STUDY MATERIAL:

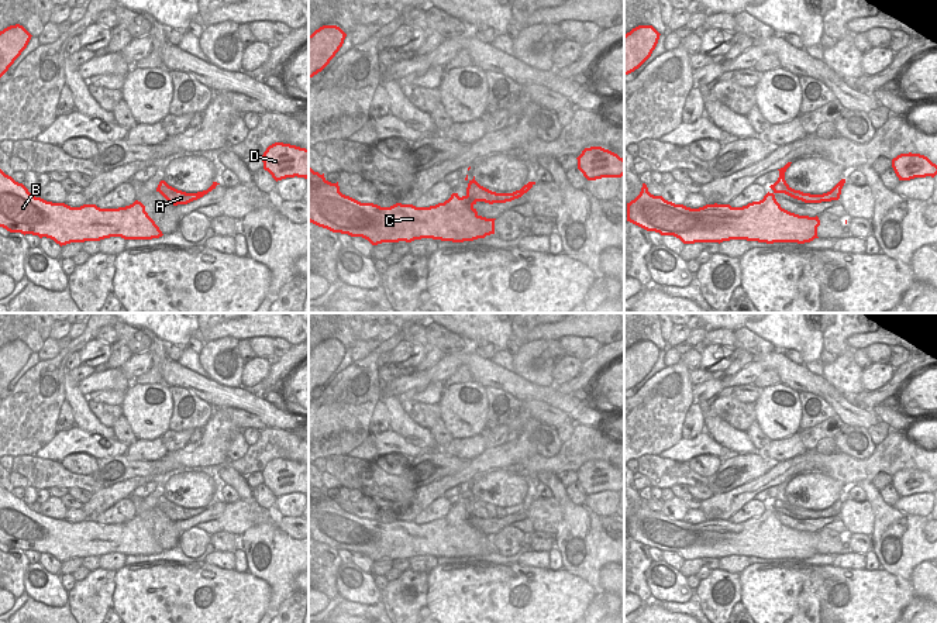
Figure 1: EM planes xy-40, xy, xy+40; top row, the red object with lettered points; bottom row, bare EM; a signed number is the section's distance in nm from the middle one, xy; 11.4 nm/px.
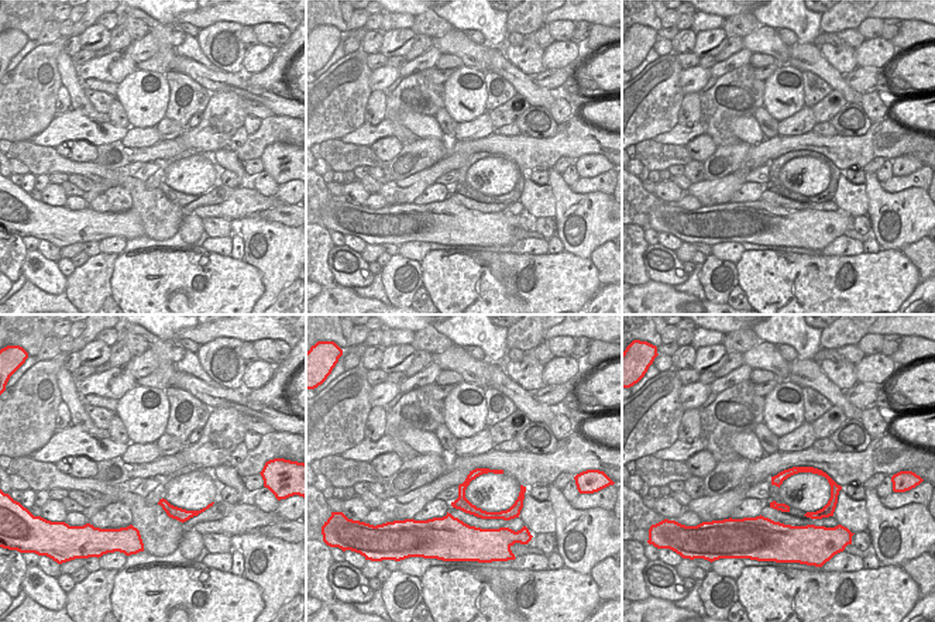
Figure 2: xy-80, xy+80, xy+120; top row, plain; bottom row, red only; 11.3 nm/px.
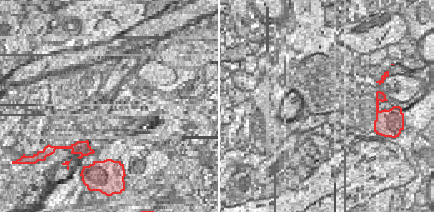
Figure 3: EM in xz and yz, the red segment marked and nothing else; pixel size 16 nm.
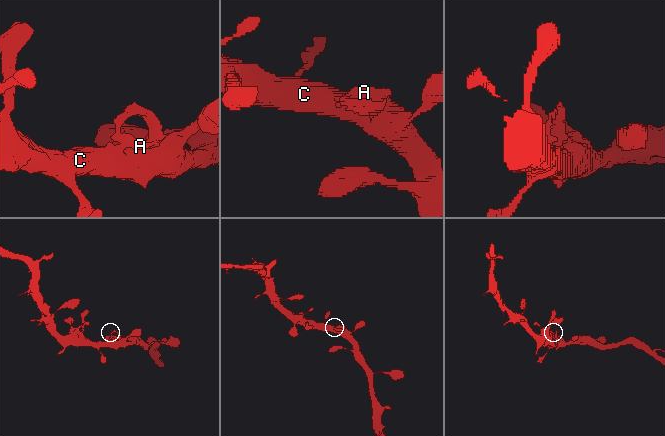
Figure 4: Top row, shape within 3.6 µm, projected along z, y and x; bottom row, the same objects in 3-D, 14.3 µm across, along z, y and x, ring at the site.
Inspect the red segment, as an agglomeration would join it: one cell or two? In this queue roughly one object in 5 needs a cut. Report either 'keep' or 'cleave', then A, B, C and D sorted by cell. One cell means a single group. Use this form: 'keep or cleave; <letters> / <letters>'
keep; A B C D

INSTRUCTIONS FOR THE TASK: If a line falls between the one containing "Figure 3: EM" and the last line of the entries above, both included, reproduce it exactly; leave the pictures out.

EXPECTED ANSWER:
Figure 3: EM in xz and yz, the red segment marked and nothing else; pixel size 16 nm.
Figure 4: Top row, shape within 3.6 µm, projected along z, y and x; bottom row, the same objects in 3-D, 14.3 µm across, along z, y and x, ring at the site.
Inspect the red segment, as an agglomeration would join it: one cell or two? In this queue roughly one object in 5 needs a cut. Report either 'keep' or 'cleave', then A, B, C and D sorted by cell. One cell means a single group. Use this form: 'keep or cleave; <letters> / <letters>'
keep; A B C D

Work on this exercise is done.